Instructions to follow: In the response, the entries must appear exactly as supplied.

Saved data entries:
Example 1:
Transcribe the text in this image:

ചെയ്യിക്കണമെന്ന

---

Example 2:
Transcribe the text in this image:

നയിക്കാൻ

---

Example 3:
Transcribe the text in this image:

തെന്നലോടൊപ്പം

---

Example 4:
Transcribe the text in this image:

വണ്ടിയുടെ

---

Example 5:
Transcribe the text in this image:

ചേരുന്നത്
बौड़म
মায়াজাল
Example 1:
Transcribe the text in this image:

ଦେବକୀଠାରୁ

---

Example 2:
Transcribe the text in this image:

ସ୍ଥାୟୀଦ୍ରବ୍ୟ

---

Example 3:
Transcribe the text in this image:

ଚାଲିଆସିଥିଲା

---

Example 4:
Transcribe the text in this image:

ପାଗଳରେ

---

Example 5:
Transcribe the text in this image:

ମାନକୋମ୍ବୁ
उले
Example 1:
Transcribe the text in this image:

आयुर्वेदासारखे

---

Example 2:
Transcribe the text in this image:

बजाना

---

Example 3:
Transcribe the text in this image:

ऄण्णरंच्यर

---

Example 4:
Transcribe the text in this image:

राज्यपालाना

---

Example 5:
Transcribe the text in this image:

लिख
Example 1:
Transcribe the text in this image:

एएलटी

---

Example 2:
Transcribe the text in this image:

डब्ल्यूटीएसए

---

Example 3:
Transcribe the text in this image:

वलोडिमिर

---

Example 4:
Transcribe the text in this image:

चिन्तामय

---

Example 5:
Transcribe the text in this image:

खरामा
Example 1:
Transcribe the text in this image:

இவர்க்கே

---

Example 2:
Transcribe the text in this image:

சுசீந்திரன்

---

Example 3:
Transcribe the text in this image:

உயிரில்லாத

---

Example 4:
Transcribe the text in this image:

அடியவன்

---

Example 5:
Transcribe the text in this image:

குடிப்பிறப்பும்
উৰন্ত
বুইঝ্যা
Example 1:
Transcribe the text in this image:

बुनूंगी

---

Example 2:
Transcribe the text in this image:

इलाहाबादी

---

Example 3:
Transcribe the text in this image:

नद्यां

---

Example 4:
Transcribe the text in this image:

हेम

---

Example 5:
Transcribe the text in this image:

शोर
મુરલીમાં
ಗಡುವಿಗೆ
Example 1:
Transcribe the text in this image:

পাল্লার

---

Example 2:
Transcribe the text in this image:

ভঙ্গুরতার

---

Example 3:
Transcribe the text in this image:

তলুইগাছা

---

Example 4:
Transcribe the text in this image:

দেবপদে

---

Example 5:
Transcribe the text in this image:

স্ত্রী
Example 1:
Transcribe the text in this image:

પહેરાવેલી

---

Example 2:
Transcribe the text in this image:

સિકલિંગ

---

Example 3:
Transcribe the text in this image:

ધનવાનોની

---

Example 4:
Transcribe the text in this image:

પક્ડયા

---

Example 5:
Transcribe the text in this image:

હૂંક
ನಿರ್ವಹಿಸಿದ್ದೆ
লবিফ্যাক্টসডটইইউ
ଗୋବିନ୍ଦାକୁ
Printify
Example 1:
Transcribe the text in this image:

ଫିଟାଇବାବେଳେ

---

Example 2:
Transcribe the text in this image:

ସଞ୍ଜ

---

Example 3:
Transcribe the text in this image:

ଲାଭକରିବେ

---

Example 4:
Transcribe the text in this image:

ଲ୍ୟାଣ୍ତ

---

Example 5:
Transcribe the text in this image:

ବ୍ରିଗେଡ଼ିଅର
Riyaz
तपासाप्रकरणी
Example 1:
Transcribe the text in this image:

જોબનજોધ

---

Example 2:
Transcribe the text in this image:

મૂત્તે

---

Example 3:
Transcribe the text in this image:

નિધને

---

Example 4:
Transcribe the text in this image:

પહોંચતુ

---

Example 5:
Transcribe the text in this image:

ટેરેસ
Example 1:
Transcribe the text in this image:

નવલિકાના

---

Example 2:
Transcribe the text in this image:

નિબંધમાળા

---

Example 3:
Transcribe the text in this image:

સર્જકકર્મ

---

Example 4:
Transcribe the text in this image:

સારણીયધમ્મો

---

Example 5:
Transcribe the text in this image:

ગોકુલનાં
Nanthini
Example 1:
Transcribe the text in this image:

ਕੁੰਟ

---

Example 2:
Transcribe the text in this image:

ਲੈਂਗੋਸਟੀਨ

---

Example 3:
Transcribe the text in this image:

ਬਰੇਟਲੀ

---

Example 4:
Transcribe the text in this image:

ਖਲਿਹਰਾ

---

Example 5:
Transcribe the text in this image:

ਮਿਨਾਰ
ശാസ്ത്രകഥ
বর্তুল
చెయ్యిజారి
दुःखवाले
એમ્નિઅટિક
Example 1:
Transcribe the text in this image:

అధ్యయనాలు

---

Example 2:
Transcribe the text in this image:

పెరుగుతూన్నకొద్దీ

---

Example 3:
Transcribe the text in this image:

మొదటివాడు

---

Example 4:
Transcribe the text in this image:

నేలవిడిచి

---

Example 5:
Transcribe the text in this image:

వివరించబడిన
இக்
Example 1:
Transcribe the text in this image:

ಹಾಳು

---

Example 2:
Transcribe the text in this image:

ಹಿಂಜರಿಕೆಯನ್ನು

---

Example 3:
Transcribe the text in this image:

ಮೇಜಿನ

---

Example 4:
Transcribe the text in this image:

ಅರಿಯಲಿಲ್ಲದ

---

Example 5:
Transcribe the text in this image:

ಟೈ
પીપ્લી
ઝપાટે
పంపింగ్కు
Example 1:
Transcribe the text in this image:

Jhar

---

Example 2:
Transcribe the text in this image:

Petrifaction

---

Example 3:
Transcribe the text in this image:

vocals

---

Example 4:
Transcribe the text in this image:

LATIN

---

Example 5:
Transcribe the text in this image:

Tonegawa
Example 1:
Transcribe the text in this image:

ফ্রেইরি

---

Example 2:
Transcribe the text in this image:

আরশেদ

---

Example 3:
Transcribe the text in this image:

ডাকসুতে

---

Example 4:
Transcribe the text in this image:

Written reply:
Example 1:
Transcribe the text in this image:

ചെയ്യിക്കണമെന്ന

---

Example 2:
Transcribe the text in this image:

നയിക്കാൻ

---

Example 3:
Transcribe the text in this image:

തെന്നലോടൊപ്പം

---

Example 4:
Transcribe the text in this image:

വണ്ടിയുടെ

---

Example 5:
Transcribe the text in this image:

ചേരുന്നത്
बौड़म
মায়াজাল
Example 1:
Transcribe the text in this image:

ଦେବକୀଠାରୁ

---

Example 2:
Transcribe the text in this image:

ସ୍ଥାୟୀଦ୍ରବ୍ୟ

---

Example 3:
Transcribe the text in this image:

ଚାଲିଆସିଥିଲା

---

Example 4:
Transcribe the text in this image:

ପାଗଳରେ

---

Example 5:
Transcribe the text in this image:

ମାନକୋମ୍ବୁ
उले
Example 1:
Transcribe the text in this image:

आयुर्वेदासारखे

---

Example 2:
Transcribe the text in this image:

बजाना

---

Example 3:
Transcribe the text in this image:

ऄण्णरंच्यर

---

Example 4:
Transcribe the text in this image:

राज्यपालाना

---

Example 5:
Transcribe the text in this image:

लिख
Example 1:
Transcribe the text in this image:

एएलटी

---

Example 2:
Transcribe the text in this image:

डब्ल्यूटीएसए

---

Example 3:
Transcribe the text in this image:

वलोडिमिर

---

Example 4:
Transcribe the text in this image:

चिन्तामय

---

Example 5:
Transcribe the text in this image:

खरामा
Example 1:
Transcribe the text in this image:

இவர்க்கே

---

Example 2:
Transcribe the text in this image:

சுசீந்திரன்

---

Example 3:
Transcribe the text in this image:

உயிரில்லாத

---

Example 4:
Transcribe the text in this image:

அடியவன்

---

Example 5:
Transcribe the text in this image:

குடிப்பிறப்பும்
উৰন্ত
বুইঝ্যা
Example 1:
Transcribe the text in this image:

बुनूंगी

---

Example 2:
Transcribe the text in this image:

इलाहाबादी

---

Example 3:
Transcribe the text in this image:

नद्यां

---

Example 4:
Transcribe the text in this image:

हेम

---

Example 5:
Transcribe the text in this image:

शोर
મુરલીમાં
ಗಡುವಿಗೆ
Example 1:
Transcribe the text in this image:

পাল্লার

---

Example 2:
Transcribe the text in this image:

ভঙ্গুরতার

---

Example 3:
Transcribe the text in this image:

তলুইগাছা

---

Example 4:
Transcribe the text in this image:

দেবপদে

---

Example 5:
Transcribe the text in this image:

স্ত্রী
Example 1:
Transcribe the text in this image:

પહેરાવેલી

---

Example 2:
Transcribe the text in this image:

સિકલિંગ

---

Example 3:
Transcribe the text in this image:

ધનવાનોની

---

Example 4:
Transcribe the text in this image:

પક્ડયા

---

Example 5:
Transcribe the text in this image:

હૂંક
ನಿರ್ವಹಿಸಿದ್ದೆ
লবিফ্যাক্টসডটইইউ
ଗୋବିନ୍ଦାକୁ
Printify
Example 1:
Transcribe the text in this image:

ଫିଟାଇବାବେଳେ

---

Example 2:
Transcribe the text in this image:

ସଞ୍ଜ

---

Example 3:
Transcribe the text in this image:

ଲାଭକରିବେ

---

Example 4:
Transcribe the text in this image:

ଲ୍ୟାଣ୍ତ

---

Example 5:
Transcribe the text in this image:

ବ୍ରିଗେଡ଼ିଅର
Riyaz
तपासाप्रकरणी
Example 1:
Transcribe the text in this image:

જોબનજોધ

---

Example 2:
Transcribe the text in this image:

મૂત્તે

---

Example 3:
Transcribe the text in this image:

નિધને

---

Example 4:
Transcribe the text in this image:

પહોંચતુ

---

Example 5:
Transcribe the text in this image:

ટેરેસ
Example 1:
Transcribe the text in this image:

નવલિકાના

---

Example 2:
Transcribe the text in this image:

નિબંધમાળા

---

Example 3:
Transcribe the text in this image:

સર્જકકર્મ

---

Example 4:
Transcribe the text in this image:

સારણીયધમ્મો

---

Example 5:
Transcribe the text in this image:

ગોકુલનાં
Nanthini
Example 1:
Transcribe the text in this image:

ਕੁੰਟ

---

Example 2:
Transcribe the text in this image:

ਲੈਂਗੋਸਟੀਨ

---

Example 3:
Transcribe the text in this image:

ਬਰੇਟਲੀ

---

Example 4:
Transcribe the text in this image:

ਖਲਿਹਰਾ

---

Example 5:
Transcribe the text in this image:

ਮਿਨਾਰ
ശാസ്ത്രകഥ
বর্তুল
చెయ్యిజారి
दुःखवाले
એમ્નિઅટિક
Example 1:
Transcribe the text in this image:

అధ్యయనాలు

---

Example 2:
Transcribe the text in this image:

పెరుగుతూన్నకొద్దీ

---

Example 3:
Transcribe the text in this image:

మొదటివాడు

---

Example 4:
Transcribe the text in this image:

నేలవిడిచి

---

Example 5:
Transcribe the text in this image:

వివరించబడిన
இக்
Example 1:
Transcribe the text in this image:

ಹಾಳು

---

Example 2:
Transcribe the text in this image:

ಹಿಂಜರಿಕೆಯನ್ನು

---

Example 3:
Transcribe the text in this image:

ಮೇಜಿನ

---

Example 4:
Transcribe the text in this image:

ಅರಿಯಲಿಲ್ಲದ

---

Example 5:
Transcribe the text in this image:

ಟೈ
પીપ્લી
ઝપાટે
పంపింగ్కు
Example 1:
Transcribe the text in this image:

Jhar

---

Example 2:
Transcribe the text in this image:

Petrifaction

---

Example 3:
Transcribe the text in this image:

vocals

---

Example 4:
Transcribe the text in this image:

LATIN

---

Example 5:
Transcribe the text in this image:

Tonegawa
Example 1:
Transcribe the text in this image:

ফ্রেইরি

---

Example 2:
Transcribe the text in this image:

আরশেদ

---

Example 3:
Transcribe the text in this image:

ডাকসুতে

---

Example 4:
Transcribe the text in this image:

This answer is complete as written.